CD sales slipped 6 per­cent last year while rev­enue from vinyl was up 10 per­cent. Still, vinyl sales are only about a third of CD sales over­all. While CDs seem des­tined to con­tinue to de­cline, many see them as hav­ing more last­ing power than cas­settes.

“They’re still a bil­lion­dol­lar busi­ness – that’s noth­ing to shake a stick at,” said Cara Duck­worth, spokes­woman for the Record­ing In­dus­try As­so­ci­a­tion of Amer­ica (RIAA). “There are still fans who love CDs and want to con­tinue to have that tac­tile ex­pe­ri­ence of hold­ing a phys­i­cal prod­uct and read­ing through the liner notes, the cover art, and all of that.”

CDs en­joyed a me­te­oric rise in the 90s, re­plac­ing cas­sette tapes as the pop­u­lar mu­sic mode. They peaked around 2000 with about $13.2 bil­lion in U.S. sales that year, ac­cord­ing to the RIAA. Last year, they to­taled only $1.1 bil­lion in sales, mak­ing up 12 per­cent of the mu­sic in­dus­try’s over­all rev­enue from recorded mu­sic. In con­trast, stream­ing ser­vices made up 65 per­cent and digital down­loads 15 per­cent.

Joel Anderson, 52, of Min­neapo­lis, still buys CDs but ac­knowl­edges only his desk­top com­puter can still play them. So he has half given in and down­loads them onto his smart­phone or iPod be­cause it’s eas­ier.

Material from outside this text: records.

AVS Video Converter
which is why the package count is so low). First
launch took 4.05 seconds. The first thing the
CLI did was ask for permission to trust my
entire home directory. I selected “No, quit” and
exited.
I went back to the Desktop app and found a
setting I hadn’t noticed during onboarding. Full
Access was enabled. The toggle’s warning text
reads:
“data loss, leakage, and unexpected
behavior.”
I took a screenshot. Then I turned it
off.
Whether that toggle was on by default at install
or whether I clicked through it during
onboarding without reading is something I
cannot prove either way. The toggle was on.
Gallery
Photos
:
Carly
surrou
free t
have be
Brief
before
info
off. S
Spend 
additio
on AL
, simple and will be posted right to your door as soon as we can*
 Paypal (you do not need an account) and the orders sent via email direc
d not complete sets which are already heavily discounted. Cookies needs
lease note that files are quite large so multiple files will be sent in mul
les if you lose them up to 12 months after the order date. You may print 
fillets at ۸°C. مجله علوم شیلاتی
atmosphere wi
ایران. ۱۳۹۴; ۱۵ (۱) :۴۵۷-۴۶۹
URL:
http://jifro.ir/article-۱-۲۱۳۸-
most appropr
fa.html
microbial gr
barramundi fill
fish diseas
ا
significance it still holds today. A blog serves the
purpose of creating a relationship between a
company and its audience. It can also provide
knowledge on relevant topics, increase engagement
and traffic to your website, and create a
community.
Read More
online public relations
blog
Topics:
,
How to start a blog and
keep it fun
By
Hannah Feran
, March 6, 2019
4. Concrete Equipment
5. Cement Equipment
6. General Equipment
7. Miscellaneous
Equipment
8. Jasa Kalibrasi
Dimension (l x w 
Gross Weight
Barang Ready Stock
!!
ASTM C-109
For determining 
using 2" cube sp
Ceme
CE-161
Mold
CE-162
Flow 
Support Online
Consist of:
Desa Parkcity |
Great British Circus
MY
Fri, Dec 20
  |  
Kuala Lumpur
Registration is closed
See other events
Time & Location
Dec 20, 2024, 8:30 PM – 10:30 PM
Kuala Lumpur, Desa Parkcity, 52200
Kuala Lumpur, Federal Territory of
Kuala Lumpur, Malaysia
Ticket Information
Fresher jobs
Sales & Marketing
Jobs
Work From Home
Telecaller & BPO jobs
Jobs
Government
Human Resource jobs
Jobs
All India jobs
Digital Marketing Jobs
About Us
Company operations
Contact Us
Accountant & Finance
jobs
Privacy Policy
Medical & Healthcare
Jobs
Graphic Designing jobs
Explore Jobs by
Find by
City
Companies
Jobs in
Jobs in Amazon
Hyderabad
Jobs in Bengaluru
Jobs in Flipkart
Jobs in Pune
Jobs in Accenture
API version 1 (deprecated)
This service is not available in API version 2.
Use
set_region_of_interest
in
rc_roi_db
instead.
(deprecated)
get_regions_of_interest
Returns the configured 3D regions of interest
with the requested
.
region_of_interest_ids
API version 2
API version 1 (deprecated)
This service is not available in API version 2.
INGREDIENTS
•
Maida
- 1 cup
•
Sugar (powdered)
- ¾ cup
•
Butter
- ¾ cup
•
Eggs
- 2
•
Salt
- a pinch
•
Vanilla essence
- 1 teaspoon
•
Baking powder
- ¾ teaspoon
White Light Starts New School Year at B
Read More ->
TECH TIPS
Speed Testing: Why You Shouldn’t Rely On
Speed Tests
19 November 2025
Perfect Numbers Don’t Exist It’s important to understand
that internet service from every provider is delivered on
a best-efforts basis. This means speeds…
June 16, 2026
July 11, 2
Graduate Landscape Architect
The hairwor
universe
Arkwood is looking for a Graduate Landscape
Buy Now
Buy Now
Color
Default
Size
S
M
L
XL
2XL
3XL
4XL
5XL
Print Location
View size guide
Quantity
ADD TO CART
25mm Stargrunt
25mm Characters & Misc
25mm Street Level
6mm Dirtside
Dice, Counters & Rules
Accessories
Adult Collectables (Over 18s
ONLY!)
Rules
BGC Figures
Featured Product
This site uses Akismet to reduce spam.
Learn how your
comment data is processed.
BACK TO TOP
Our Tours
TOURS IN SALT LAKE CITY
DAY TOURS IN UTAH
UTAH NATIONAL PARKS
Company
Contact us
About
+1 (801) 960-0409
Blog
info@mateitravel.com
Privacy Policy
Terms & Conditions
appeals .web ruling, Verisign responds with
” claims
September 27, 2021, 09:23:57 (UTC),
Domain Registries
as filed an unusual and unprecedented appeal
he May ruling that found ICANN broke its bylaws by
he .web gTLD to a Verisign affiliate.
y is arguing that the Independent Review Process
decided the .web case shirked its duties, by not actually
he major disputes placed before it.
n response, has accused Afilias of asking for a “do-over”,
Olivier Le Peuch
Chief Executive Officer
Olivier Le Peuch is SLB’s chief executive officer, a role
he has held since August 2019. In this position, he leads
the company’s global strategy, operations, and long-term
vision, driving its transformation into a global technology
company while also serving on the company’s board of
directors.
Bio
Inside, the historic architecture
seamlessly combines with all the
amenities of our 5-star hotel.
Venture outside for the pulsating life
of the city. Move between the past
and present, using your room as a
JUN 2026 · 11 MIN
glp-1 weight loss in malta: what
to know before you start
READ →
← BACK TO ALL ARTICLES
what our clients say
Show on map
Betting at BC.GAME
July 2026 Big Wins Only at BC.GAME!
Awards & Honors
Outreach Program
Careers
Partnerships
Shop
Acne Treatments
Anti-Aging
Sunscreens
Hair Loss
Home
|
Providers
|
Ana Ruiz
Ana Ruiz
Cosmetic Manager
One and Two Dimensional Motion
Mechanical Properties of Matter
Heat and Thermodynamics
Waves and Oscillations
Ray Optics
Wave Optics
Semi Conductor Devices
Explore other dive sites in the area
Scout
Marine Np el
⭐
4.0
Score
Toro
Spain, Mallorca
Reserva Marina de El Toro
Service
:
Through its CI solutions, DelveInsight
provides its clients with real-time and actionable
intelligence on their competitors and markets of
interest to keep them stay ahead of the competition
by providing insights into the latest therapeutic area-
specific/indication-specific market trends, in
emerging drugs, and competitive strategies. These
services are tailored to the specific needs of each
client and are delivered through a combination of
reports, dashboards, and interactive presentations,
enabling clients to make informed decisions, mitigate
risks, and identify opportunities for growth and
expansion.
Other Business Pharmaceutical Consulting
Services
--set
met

But there are some oc­ca­sions that still bring him to a mu­sic store, such as shop­ping for his wife’s birth­day as he did at the Elec­tric Fe­tus on a re­cent day. He picked up a cou­ple of CDs for her, not­ing that she worked at a record store in col­lege so still ap­pre­ci­ates phys­i­cal mu­sic.

“Gift­ing mu­sic is not as fun with a subscripti­on,” he said.


In re­cent years, Best Buy’s col­lec­tion of CDs has been re­duced to a sin­gle row.